═══ Data

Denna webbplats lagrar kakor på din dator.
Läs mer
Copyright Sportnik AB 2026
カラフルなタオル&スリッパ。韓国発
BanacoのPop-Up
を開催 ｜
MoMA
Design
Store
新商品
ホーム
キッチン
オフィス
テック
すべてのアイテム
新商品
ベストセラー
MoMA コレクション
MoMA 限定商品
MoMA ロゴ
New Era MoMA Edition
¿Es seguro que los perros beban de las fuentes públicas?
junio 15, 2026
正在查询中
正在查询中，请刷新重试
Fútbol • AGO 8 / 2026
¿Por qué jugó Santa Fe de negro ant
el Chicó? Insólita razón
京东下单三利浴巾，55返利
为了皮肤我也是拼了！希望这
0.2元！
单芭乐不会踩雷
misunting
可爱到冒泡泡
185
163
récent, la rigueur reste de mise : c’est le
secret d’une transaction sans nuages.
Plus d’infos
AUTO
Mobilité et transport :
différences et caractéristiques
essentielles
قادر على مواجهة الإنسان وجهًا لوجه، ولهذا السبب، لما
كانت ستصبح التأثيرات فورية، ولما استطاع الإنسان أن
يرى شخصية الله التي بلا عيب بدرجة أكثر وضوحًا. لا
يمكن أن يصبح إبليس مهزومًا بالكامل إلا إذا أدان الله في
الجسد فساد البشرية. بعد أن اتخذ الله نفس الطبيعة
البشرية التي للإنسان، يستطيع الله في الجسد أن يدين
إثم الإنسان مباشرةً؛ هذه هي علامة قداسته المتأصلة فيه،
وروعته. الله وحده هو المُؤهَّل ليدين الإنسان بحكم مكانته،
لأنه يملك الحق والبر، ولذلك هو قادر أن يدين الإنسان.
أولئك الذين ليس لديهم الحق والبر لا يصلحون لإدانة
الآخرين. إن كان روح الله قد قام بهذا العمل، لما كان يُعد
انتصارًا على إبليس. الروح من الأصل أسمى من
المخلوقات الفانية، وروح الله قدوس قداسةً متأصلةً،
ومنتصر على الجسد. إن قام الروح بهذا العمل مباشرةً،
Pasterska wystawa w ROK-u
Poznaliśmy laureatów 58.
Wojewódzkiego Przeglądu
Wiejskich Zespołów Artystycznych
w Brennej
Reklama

══════

* _Directions_
Extract all lines from the material above that include the word "الجسد".

* _Response area_
الجسد فساد البشرية. بعد أن اتخذ الله نفس الطبيعة
البشرية التي للإنسان، يستطيع الله في الجسد أن يدين
ومنتصر على الجسد. إن قام الروح بهذا العمل مباشرةً،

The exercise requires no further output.